- INSTRUCTION -
Please repeat the rows from the line with "wt: median -0.2, box" to the line with "Over which range", swapping "maximum" for "peak" and leaving everything else the same.

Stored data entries
((
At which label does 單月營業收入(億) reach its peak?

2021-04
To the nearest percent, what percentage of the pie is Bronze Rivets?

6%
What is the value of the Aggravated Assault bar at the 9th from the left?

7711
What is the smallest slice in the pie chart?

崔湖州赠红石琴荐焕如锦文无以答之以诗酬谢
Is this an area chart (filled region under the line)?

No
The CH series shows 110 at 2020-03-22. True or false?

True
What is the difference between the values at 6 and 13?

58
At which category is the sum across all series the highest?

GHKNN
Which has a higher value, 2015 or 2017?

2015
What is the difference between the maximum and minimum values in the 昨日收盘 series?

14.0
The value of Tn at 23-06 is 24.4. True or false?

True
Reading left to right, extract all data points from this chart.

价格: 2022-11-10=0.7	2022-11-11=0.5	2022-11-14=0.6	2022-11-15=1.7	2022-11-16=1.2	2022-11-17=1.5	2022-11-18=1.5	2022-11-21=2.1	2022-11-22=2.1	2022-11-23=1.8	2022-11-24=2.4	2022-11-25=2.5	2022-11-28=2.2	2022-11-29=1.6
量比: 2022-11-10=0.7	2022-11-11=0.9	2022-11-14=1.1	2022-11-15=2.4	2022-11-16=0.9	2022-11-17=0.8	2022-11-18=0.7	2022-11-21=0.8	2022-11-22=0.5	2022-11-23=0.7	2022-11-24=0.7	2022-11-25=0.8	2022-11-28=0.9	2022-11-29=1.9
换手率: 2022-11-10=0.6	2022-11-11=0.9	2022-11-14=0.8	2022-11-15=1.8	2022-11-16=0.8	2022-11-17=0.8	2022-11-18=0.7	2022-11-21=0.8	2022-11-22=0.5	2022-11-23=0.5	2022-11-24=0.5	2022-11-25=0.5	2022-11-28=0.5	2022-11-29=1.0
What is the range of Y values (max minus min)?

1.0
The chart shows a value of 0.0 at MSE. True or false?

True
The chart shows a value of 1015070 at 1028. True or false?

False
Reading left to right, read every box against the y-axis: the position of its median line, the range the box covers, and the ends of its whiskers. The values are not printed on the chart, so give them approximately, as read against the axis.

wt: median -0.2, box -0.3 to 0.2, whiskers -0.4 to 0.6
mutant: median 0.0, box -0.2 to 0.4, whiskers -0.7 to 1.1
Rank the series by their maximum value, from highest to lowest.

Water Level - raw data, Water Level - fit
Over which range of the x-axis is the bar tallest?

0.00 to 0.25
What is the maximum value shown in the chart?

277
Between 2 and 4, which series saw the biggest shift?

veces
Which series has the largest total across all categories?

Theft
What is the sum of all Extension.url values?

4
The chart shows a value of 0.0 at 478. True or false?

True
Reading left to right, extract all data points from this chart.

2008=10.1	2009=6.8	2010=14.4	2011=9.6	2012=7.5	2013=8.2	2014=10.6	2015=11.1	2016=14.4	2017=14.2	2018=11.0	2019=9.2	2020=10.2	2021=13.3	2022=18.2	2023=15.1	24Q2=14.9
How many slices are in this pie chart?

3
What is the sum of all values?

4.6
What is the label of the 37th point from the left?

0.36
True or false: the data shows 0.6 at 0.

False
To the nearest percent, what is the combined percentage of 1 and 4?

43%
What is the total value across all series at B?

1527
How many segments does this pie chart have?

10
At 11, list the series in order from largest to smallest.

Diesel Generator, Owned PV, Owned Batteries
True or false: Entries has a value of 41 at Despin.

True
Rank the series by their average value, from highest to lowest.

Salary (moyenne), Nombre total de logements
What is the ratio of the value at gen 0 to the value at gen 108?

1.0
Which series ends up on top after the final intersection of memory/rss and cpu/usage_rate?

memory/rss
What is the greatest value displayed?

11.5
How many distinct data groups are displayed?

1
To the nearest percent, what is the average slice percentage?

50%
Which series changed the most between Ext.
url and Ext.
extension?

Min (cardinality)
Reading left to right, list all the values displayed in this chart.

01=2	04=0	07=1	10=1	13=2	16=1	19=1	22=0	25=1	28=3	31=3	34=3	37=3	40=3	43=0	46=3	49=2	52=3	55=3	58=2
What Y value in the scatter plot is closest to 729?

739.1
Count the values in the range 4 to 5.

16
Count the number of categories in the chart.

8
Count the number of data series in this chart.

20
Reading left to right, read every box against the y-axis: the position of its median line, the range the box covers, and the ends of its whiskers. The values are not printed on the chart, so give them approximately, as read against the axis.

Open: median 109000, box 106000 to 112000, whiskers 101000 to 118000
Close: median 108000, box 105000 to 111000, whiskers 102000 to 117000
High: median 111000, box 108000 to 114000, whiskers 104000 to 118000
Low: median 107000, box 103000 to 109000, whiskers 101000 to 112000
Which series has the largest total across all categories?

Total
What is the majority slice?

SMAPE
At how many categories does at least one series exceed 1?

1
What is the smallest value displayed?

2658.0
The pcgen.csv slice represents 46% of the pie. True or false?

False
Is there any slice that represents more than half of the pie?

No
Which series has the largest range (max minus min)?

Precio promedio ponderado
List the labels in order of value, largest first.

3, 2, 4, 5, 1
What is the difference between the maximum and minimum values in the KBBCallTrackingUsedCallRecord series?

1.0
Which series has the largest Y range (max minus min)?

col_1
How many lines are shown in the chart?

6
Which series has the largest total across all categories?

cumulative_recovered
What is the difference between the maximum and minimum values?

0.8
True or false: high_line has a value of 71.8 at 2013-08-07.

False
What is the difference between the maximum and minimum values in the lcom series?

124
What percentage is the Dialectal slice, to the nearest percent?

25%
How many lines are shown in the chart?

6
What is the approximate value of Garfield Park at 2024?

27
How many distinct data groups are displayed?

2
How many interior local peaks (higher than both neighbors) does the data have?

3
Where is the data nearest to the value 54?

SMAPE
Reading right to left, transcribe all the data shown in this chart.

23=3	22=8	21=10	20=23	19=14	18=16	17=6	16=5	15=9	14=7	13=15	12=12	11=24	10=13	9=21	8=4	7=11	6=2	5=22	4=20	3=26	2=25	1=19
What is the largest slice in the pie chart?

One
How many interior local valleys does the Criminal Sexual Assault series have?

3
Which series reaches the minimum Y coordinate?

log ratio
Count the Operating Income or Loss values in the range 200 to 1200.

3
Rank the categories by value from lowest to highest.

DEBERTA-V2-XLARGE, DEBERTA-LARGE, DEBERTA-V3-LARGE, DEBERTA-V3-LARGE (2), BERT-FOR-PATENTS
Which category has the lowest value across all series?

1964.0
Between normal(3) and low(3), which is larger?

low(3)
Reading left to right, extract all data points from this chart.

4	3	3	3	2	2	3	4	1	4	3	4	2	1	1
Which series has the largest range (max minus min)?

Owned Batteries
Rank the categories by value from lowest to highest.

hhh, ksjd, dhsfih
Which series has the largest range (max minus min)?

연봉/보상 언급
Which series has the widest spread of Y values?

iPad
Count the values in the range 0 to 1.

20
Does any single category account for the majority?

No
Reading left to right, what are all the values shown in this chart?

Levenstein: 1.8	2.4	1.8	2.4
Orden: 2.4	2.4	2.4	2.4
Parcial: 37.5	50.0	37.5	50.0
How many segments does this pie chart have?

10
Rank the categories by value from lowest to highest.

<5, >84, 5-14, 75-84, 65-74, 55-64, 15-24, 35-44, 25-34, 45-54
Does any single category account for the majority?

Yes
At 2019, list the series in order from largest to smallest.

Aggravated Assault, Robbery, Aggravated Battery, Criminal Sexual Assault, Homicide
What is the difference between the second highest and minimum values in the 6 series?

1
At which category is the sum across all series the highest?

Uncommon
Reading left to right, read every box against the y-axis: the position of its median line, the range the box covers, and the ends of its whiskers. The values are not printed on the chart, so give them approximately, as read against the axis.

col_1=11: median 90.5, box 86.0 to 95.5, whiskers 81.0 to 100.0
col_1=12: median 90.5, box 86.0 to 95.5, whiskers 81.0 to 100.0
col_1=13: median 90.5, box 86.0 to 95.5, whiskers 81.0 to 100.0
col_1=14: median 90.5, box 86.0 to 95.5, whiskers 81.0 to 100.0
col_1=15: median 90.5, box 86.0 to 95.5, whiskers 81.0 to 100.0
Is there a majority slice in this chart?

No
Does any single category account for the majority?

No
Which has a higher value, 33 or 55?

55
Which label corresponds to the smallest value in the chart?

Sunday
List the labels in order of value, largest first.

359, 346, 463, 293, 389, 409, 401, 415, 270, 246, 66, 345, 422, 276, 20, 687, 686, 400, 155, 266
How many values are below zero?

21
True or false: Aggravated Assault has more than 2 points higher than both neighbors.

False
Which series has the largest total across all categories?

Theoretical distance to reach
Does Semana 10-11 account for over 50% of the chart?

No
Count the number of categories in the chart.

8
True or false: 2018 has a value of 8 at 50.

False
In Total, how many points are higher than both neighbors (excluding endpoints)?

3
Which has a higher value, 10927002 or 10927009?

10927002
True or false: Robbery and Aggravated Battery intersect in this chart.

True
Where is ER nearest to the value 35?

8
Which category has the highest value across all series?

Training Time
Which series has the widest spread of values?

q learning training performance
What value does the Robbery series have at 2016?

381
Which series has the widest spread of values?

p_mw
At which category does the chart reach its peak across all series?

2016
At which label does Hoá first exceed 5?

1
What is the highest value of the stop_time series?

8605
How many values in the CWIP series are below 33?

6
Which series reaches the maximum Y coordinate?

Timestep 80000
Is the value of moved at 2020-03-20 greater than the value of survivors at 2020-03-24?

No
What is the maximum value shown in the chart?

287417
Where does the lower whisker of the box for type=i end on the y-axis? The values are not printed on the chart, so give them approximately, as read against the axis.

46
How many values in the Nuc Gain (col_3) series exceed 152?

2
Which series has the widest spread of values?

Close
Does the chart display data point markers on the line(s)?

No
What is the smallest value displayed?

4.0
))
- WRITTEN REPLY -
wt: median -0.2, box -0.3 to 0.2, whiskers -0.4 to 0.6
mutant: median 0.0, box -0.2 to 0.4, whiskers -0.7 to 1.1
Rank the series by their peak value, from highest to lowest.

Water Level - raw data, Water Level - fit
Over which range of the x-axis is the bar tallest?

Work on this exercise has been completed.